Stored records:
━━━━━━━━━━━━━━━━━━━━━━━━━━━━━━
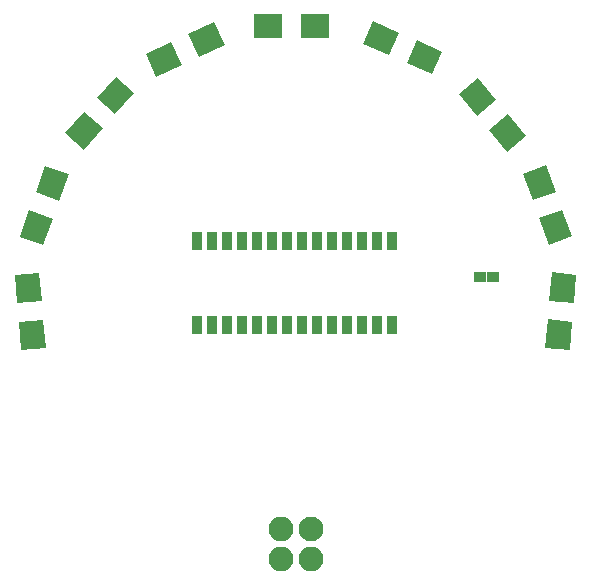
<source format=gbs>
G04 #@! TF.FileFunction,Soldermask,Bot*
%FSLAX46Y46*%
G04 Gerber Fmt 4.6, Leading zero omitted, Abs format (unit mm)*
G04 Created by KiCad (PCBNEW 4.0.7) date 05/31/18 15:48:07*
%MOMM*%
%LPD*%
G01*
G04 APERTURE LIST*
%ADD10C,0.100000*%
%ADD11C,2.100000*%
%ADD12O,2.100000X2.100000*%
%ADD13R,1.000000X0.900000*%
%ADD14R,2.400000X2.100000*%
%ADD15R,0.908000X1.543000*%
G04 APERTURE END LIST*
D10*
D11*
X100406200Y-120421400D03*
D12*
X100406200Y-122961400D03*
X97866200Y-120421400D03*
X97866200Y-122961400D03*
D13*
X115805040Y-99100640D03*
X114705040Y-99100640D03*
D10*
G36*
X111554419Y-80047534D02*
X110700272Y-81965980D01*
X108507763Y-80989812D01*
X109361910Y-79071366D01*
X111554419Y-80047534D01*
X111554419Y-80047534D01*
G37*
G36*
X107900237Y-78420588D02*
X107046090Y-80339034D01*
X104853581Y-79362866D01*
X105707728Y-77444420D01*
X107900237Y-78420588D01*
X107900237Y-78420588D01*
G37*
G36*
X75332298Y-98960891D02*
X77424307Y-98777864D01*
X77633480Y-101168731D01*
X75541471Y-101351758D01*
X75332298Y-98960891D01*
X75332298Y-98960891D01*
G37*
G36*
X75680920Y-102945669D02*
X77772929Y-102762642D01*
X77982102Y-105153509D01*
X75890093Y-105336536D01*
X75680920Y-102945669D01*
X75680920Y-102945669D01*
G37*
G36*
X77933387Y-89699463D02*
X79906741Y-90417705D01*
X79085893Y-92672967D01*
X77112539Y-91954725D01*
X77933387Y-89699463D01*
X77933387Y-89699463D01*
G37*
G36*
X76565307Y-93458233D02*
X78538661Y-94176475D01*
X77717813Y-96431737D01*
X75744459Y-95713495D01*
X76565307Y-93458233D01*
X76565307Y-93458233D01*
G37*
G36*
X83910916Y-82161749D02*
X85471520Y-83566923D01*
X83865606Y-85350471D01*
X82305002Y-83945297D01*
X83910916Y-82161749D01*
X83910916Y-82161749D01*
G37*
G36*
X81234394Y-85134329D02*
X82794998Y-86539503D01*
X81189084Y-88323051D01*
X79628480Y-86917877D01*
X81234394Y-85134329D01*
X81234394Y-85134329D01*
G37*
G36*
X92220036Y-77553598D02*
X93107535Y-79456844D01*
X90932396Y-80471128D01*
X90044897Y-78567882D01*
X92220036Y-77553598D01*
X92220036Y-77553598D01*
G37*
G36*
X88594804Y-79244072D02*
X89482303Y-81147318D01*
X87307164Y-82161602D01*
X86419665Y-80258356D01*
X88594804Y-79244072D01*
X88594804Y-79244072D01*
G37*
D14*
X100755200Y-77876400D03*
X96755200Y-77876400D03*
D10*
G36*
X118634467Y-87171215D02*
X117025773Y-88521069D01*
X115483083Y-86682563D01*
X117091777Y-85332709D01*
X118634467Y-87171215D01*
X118634467Y-87171215D01*
G37*
G36*
X116063317Y-84107037D02*
X114454623Y-85456891D01*
X112911933Y-83618385D01*
X114520627Y-82268531D01*
X116063317Y-84107037D01*
X116063317Y-84107037D01*
G37*
G36*
X122527941Y-95662695D02*
X120554587Y-96380937D01*
X119733739Y-94125675D01*
X121707093Y-93407433D01*
X122527941Y-95662695D01*
X122527941Y-95662695D01*
G37*
G36*
X121159861Y-91903925D02*
X119186507Y-92622167D01*
X118365659Y-90366905D01*
X120339013Y-89648663D01*
X121159861Y-91903925D01*
X121159861Y-91903925D01*
G37*
G36*
X122331507Y-105285736D02*
X120239498Y-105102709D01*
X120448671Y-102711842D01*
X122540680Y-102894869D01*
X122331507Y-105285736D01*
X122331507Y-105285736D01*
G37*
G36*
X122680129Y-101300958D02*
X120588120Y-101117931D01*
X120797293Y-98727064D01*
X122889302Y-98910091D01*
X122680129Y-101300958D01*
X122680129Y-101300958D01*
G37*
D15*
X90766900Y-96024700D03*
X92036900Y-96024700D03*
X93306900Y-96024700D03*
X94576900Y-96024700D03*
X95846900Y-96024700D03*
X97116900Y-96024700D03*
X98386900Y-96024700D03*
X99656900Y-96024700D03*
X100926900Y-96024700D03*
X102196900Y-96024700D03*
X103466900Y-96024700D03*
X104736900Y-96024700D03*
X106006900Y-96024700D03*
X107276900Y-96024700D03*
X107276900Y-103136700D03*
X106006900Y-103136700D03*
X104736900Y-103136700D03*
X103466900Y-103136700D03*
X102196900Y-103136700D03*
X100926900Y-103136700D03*
X99656900Y-103136700D03*
X98386900Y-103136700D03*
X97116900Y-103136700D03*
X95846900Y-103136700D03*
X94576900Y-103136700D03*
X93306900Y-103136700D03*
X92036900Y-103136700D03*
X90766900Y-103136700D03*
M02*

</source>
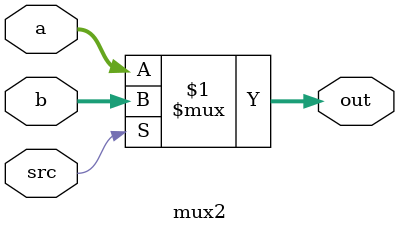
<source format=v>
module mux2 (src,b,a,out);

    input src;
    input [31:0] a,b;
    output[31:0] out;
    
    assign out = src ? b:a; 

endmodule
</source>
━━━━━━━━━━━━━━━━━━━━━━━━━━━━━━
Problem to solve: A faithful copy of all the data above, without its pictures, is the expected result.

Reply to the exercise:
<source format=gbs>
G04 #@! TF.FileFunction,Soldermask,Bot*
%FSLAX46Y46*%
G04 Gerber Fmt 4.6, Leading zero omitted, Abs format (unit mm)*
G04 Created by KiCad (PCBNEW 4.0.7) date 05/31/18 15:48:07*
%MOMM*%
%LPD*%
G01*
G04 APERTURE LIST*
%ADD10C,0.100000*%
%ADD11C,2.100000*%
%ADD12O,2.100000X2.100000*%
%ADD13R,1.000000X0.900000*%
%ADD14R,2.400000X2.100000*%
%ADD15R,0.908000X1.543000*%
G04 APERTURE END LIST*
D10*
D11*
X100406200Y-120421400D03*
D12*
X100406200Y-122961400D03*
X97866200Y-120421400D03*
X97866200Y-122961400D03*
D13*
X115805040Y-99100640D03*
X114705040Y-99100640D03*
D10*
G36*
X111554419Y-80047534D02*
X110700272Y-81965980D01*
X108507763Y-80989812D01*
X109361910Y-79071366D01*
X111554419Y-80047534D01*
X111554419Y-80047534D01*
G37*
G36*
X107900237Y-78420588D02*
X107046090Y-80339034D01*
X104853581Y-79362866D01*
X105707728Y-77444420D01*
X107900237Y-78420588D01*
X107900237Y-78420588D01*
G37*
G36*
X75332298Y-98960891D02*
X77424307Y-98777864D01*
X77633480Y-101168731D01*
X75541471Y-101351758D01*
X75332298Y-98960891D01*
X75332298Y-98960891D01*
G37*
G36*
X75680920Y-102945669D02*
X77772929Y-102762642D01*
X77982102Y-105153509D01*
X75890093Y-105336536D01*
X75680920Y-102945669D01*
X75680920Y-102945669D01*
G37*
G36*
X77933387Y-89699463D02*
X79906741Y-90417705D01*
X79085893Y-92672967D01*
X77112539Y-91954725D01*
X77933387Y-89699463D01*
X77933387Y-89699463D01*
G37*
G36*
X76565307Y-93458233D02*
X78538661Y-94176475D01*
X77717813Y-96431737D01*
X75744459Y-95713495D01*
X76565307Y-93458233D01*
X76565307Y-93458233D01*
G37*
G36*
X83910916Y-82161749D02*
X85471520Y-83566923D01*
X83865606Y-85350471D01*
X82305002Y-83945297D01*
X83910916Y-82161749D01*
X83910916Y-82161749D01*
G37*
G36*
X81234394Y-85134329D02*
X82794998Y-86539503D01*
X81189084Y-88323051D01*
X79628480Y-86917877D01*
X81234394Y-85134329D01*
X81234394Y-85134329D01*
G37*
G36*
X92220036Y-77553598D02*
X93107535Y-79456844D01*
X90932396Y-80471128D01*
X90044897Y-78567882D01*
X92220036Y-77553598D01*
X92220036Y-77553598D01*
G37*
G36*
X88594804Y-79244072D02*
X89482303Y-81147318D01*
X87307164Y-82161602D01*
X86419665Y-80258356D01*
X88594804Y-79244072D01*
X88594804Y-79244072D01*
G37*
D14*
X100755200Y-77876400D03*
X96755200Y-77876400D03*
D10*
G36*
X118634467Y-87171215D02*
X117025773Y-88521069D01*
X115483083Y-86682563D01*
X117091777Y-85332709D01*
X118634467Y-87171215D01*
X118634467Y-87171215D01*
G37*
G36*
X116063317Y-84107037D02*
X114454623Y-85456891D01*
X112911933Y-83618385D01*
X114520627Y-82268531D01*
X116063317Y-84107037D01*
X116063317Y-84107037D01*
G37*
G36*
X122527941Y-95662695D02*
X120554587Y-96380937D01*
X119733739Y-94125675D01*
X121707093Y-93407433D01*
X122527941Y-95662695D01*
X122527941Y-95662695D01*
G37*
G36*
X121159861Y-91903925D02*
X119186507Y-92622167D01*
X118365659Y-90366905D01*
X120339013Y-89648663D01*
X121159861Y-91903925D01*
X121159861Y-91903925D01*
G37*
G36*
X122331507Y-105285736D02*
X120239498Y-105102709D01*
X120448671Y-102711842D01*
X122540680Y-102894869D01*
X122331507Y-105285736D01*
X122331507Y-105285736D01*
G37*
G36*
X122680129Y-101300958D02*
X120588120Y-101117931D01*
X120797293Y-98727064D01*
X122889302Y-98910091D01*
X122680129Y-101300958D01*
X122680129Y-101300958D01*
G37*
D15*
X90766900Y-96024700D03*
X92036900Y-96024700D03*
X93306900Y-96024700D03*
X94576900Y-96024700D03*
X95846900Y-96024700D03*
X97116900Y-96024700D03*
X98386900Y-96024700D03*
X99656900Y-96024700D03*
X100926900Y-96024700D03*
X102196900Y-96024700D03*
X103466900Y-96024700D03*
X104736900Y-96024700D03*
X106006900Y-96024700D03*
X107276900Y-96024700D03*
X107276900Y-103136700D03*
X106006900Y-103136700D03*
X104736900Y-103136700D03*
X103466900Y-103136700D03*
X102196900Y-103136700D03*
X100926900Y-103136700D03*
X99656900Y-103136700D03*
X98386900Y-103136700D03*
X97116900Y-103136700D03*
X95846900Y-103136700D03*
X94576900Y-103136700D03*
X93306900Y-103136700D03*
X92036900Y-103136700D03*
X90766900Y-103136700D03*
M02*

</source>
<source format=v>
module mux2 (src,b,a,out);

    input src;
    input [31:0] a,b;
    output[31:0] out;
    
    assign out = src ? b:a; 

endmodule
</source>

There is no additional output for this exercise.